Iklan
Iklan
Iklan
Banjarmasin

Masih Banyak yang Pakai Plastik di Pasar Pandu

×

Masih Banyak yang Pakai Plastik di Pasar Pandu

Sebarkan artikel ini
Aktivitas jual-beli di Pasar Pandu, Banjarmasin masih banyak ditemukan warga dan pedagang yang memakai kantong plastik sekali pakai (KP/Zakiri)

Banjarmasin, KP – Ujicoba Pasar Tradisional Bebas Sampah Plastik Sekali Pakai di dua pasar tradisional di Banjarmasin, resmi dimulai, Senin (13/12)

Namun dari pantauan di lapangan, khususnya di Pasar Pandu yang menjadi salah satu pasar percontohan program tersebut pada Senin (13/12) pagi, masih banyak warga yang berbelanja namun tidak membawa tempat untuk barang belanjaannya sendiri.

Alhasil pedagang pun terpaksa memberikan kantong plastik untuk membungkus barang belanjaan dari pelanggannya.

Salah seorang pedagang beras di Pasar Pandu, Aliansyah mengatakan bahwa dirinya belum bisa sepenuhnya menerapkan pengurangan penggunaan plastik saat melayani pelanggan.

“Kalau pembelinya datang dengan tangan kosong atau tanpa membawa tas sendiri, mau tidak mau membungkuskannya pakai plastik lagi,” ujar Aliansyah.

Ia membeberkan, sebelumnya petugas sudah membagikan tas sekaligus melakukan sosialisasi bahwa sejak hari ini sudah diterapkan pengurangan sampah plastik di pasar ini.

“Kami para pedagang pun sebenarnya juga sudah ikut mensosialisasikan kepada para pelanggan. Tetapi memang pembelinya masih banyak yang tidak membawa tas belanjaan,” ungkap pria berusia 34 tahun ini.

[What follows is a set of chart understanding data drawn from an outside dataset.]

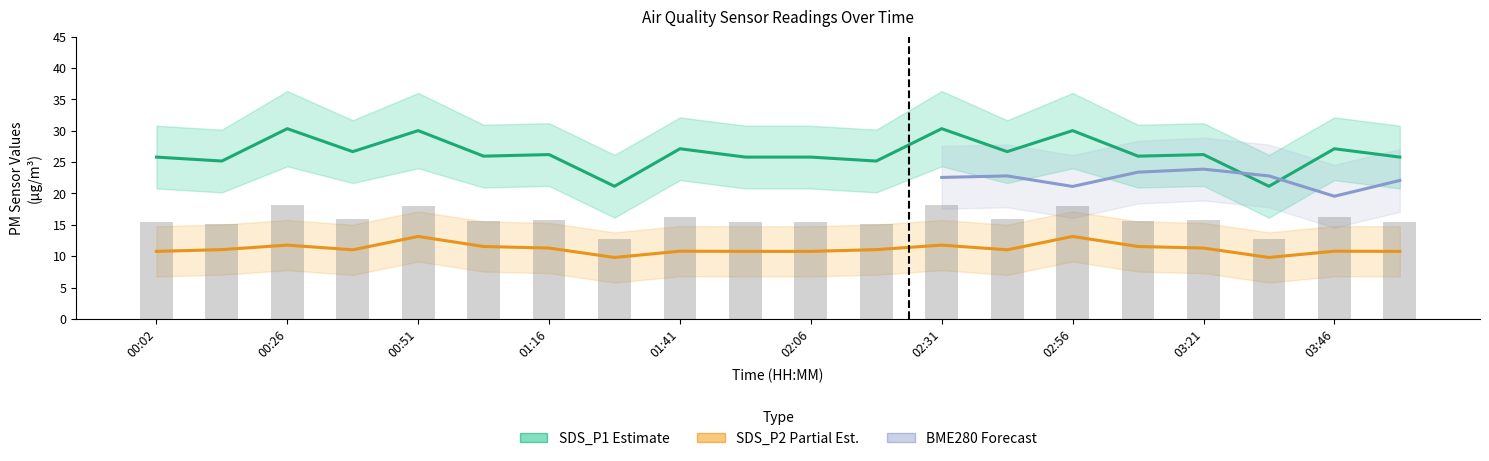

What is the maximum value for SDS_P1?

30.3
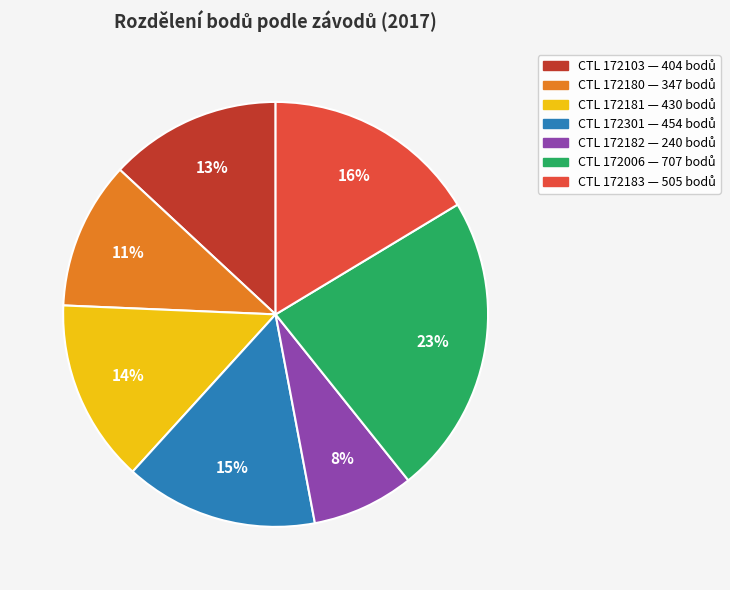

To the nearest percent, what is the difference between the largest and smallest slice percentages?

15%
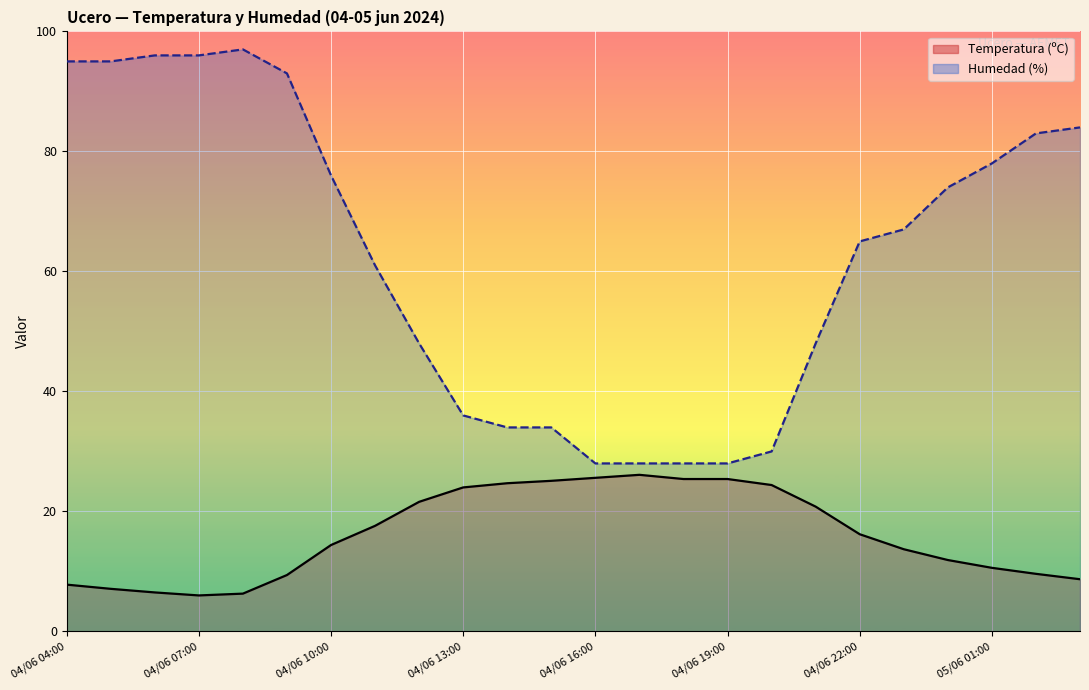

List the series in order of their peak value, lowest first.

Temperatura (ºC), Humedad (%)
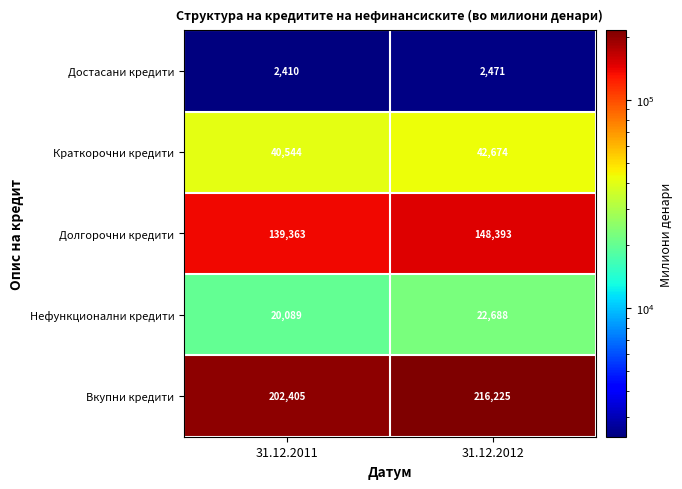

At how many categories does at least one series exceed 164390?

2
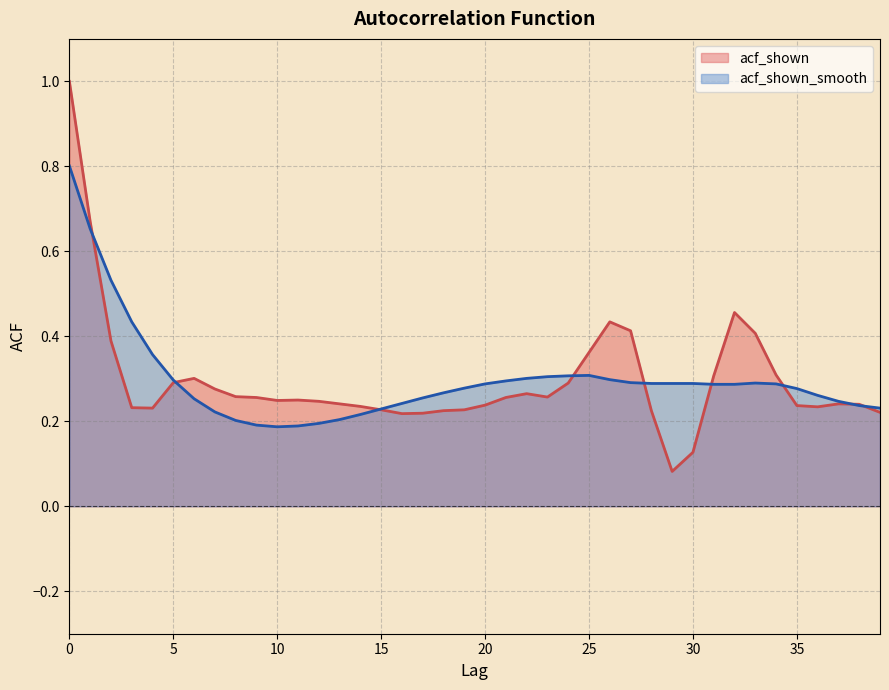

At 10, list the series in order from smallest to largest.

acf_shown_smooth, acf_shown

Kendati demikian, sebagai pedagang ia mengaku bahwa dirinya sangatlah setuju serta mendukung program gerakan diet sampah plastik di Pasar Pandu ini.

“Kami sangat mendukung, karena ini juga akan mengurangi sampah plastik dan juga akan lebih meringankan pedagang juga,” katanya.

Meskipun lebih banyak warga yang berbelanja tidak membawa tas sendiri, namun beberapa di antaranya masih ada yang membawa tas sendiri, di antaranya menggunakan bakul.

“Dari awal tahun kemarin saya sudah pakai bakul kalau mau belanja di pasar ini,” ujar salah seorang warga sekitar Siti Rogayah.

Siti Rogayah pun mengaku sangat mendukung upaya pengurangan sampah plastik di pasar tradisional, meskipun masih berupa ujicoba.

Baca Juga:  DT Peduli Gelar Kajian Online, Hadirkan Meyda Sefira

“Bagus saja, karena ini untuk kebaikan lingkungan juga,” katanya.

Rogayah pun mengakui bahwa pembeli di pasar ini masih banyak yang tidak membawa tempat belanjaan sendiri, sehingga pedagang pun harus tetap memberikan kantong plastik.

“Padahal sudah disosialisasikan juga sebelumnya, dan sepertinya sosialisasinya harus tetap dilakukan,” pungkasnya

Seperti diketahui, sukses menjalankan gerakan supermarket atau retail modern tanpa plastik, Pemko Banjarmasin pun membuat program Pasar Tradisional Bebas Sampah Plastik yang dilaunching pada November lalu.

Penerapan program ini dilakukan di dua pasar tradisional di Banjarmasin yakni Pasar Pandu dan juga Pasar Pekauman.

Sosialisasi terkait program ini sendiri sudah berjalan, yang mana dari Dinas Lingkungan Hidup (DLH) maupun Dinas Perdagangan dan Perindustrian (Disperdagin).

Termasuk sebelumnya pembagian tas kain sebagai pengganti kantong plastik untuk para warga yang biasanya berbelanja di pasar dua pasar ini juga sudah dilakukan.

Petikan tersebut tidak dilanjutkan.